Diving really should not be taken lightly.

My memories are somewhat confused, but I can still remember being run over. Considering that I am alive, I suppose it was a dream I had while drowning, a kind of near-death experience perhaps? I don't know. I don't know what that experience was, but the important thing is that I am alive.

My parents will probably give me a good scolding when they find out, and my siblings will laugh at me.

You wanted to dive and almost drowned, are you an idiot?

I can already imagine their faces.

But anyway, back to the important stuff, I need to thank my savior.

He's probably a lifeguard who saw me drowning and ran to help me.

“Thank you so much, friend, for saving me. I really don't know what happened to me. I think I passed out in the water and...”

I didn't have time to finish speaking, or rather, I couldn't finish speaking. My eyes widened as I stared in shock and disbelief at what I was seeing.

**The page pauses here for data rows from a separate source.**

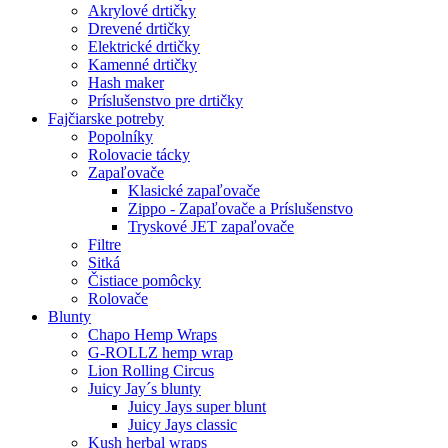
Akrylové drtičky
Drevené drtičky
Elektrické drtičky
Kamenné drtičky
Hash maker
Príslušenstvo pre drtičky
Fajčiarske potreby
Popolníky
Rolovacie tácky
Zapaľovače
Klasické zapaľovače
Zippo - Zapaľovače a Príslušenstvo
Tryskové JET zapaľovače
Filtre
Sitká
Čistiace pomôcky
Rolovače
Blunty
Chapo Hemp Wraps
G-ROLLZ hemp wrap
Lion Rolling Circus
Juicy Jay´s blunty
Juicy Jays super blunt
Juicy Jays classic
Kush herbal wraps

What the hell? Am I at a cosplay fair?

Holding me in his arms, with defined muscles and his gaze raised, with the sun reflecting behind him in an almost epic or heroic way, was an orc. That's right, a huge, naked orc with nothing but a loincloth to cover himself. His nose was raised high, his fangs protruding above his cheeks, his skin green and his appearance wild, but somehow with a touch of heroism behind his image. Although perhaps the latter was due to my own imagination at the moment.

But anyway, I could see that despite his brilliant projected image, his eyes, far from showing firm determination or confidence, or whatever, showed confusion and some concern.

“Um... young master, are you all right?” asked the orc, tilting his head in an innocent gesture. Somehow, I felt that if he didn't have his hands in use, the orc would probably have scratched his head in confusion. That's right, my impression of this orc's heroism lasted no more than two seconds when I noticed from his gestures, speech, and gaze that this orc was a good person, without a doubt, but he also clearly seemed to be foolish and of little intelligence.

“I-I'm fine...”

I replied with a slight stutter.

What else do you want me to do? I'm still in shock.

What the hell is an orc from a fantasy game doing holding me in his arms?

Am I still dreaming?

What the hell has happened?


And that's how my adventure in this new world began.

Rescued by a muscular, half-naked orc in a princess pose.

Some people might misinterpret this story, but don't worry, this adventure does not contain any homoerotic events of any kind. I still like girls... although I also think I should start training a little more often. I also want to have abs like Zac Efron in Baywatch.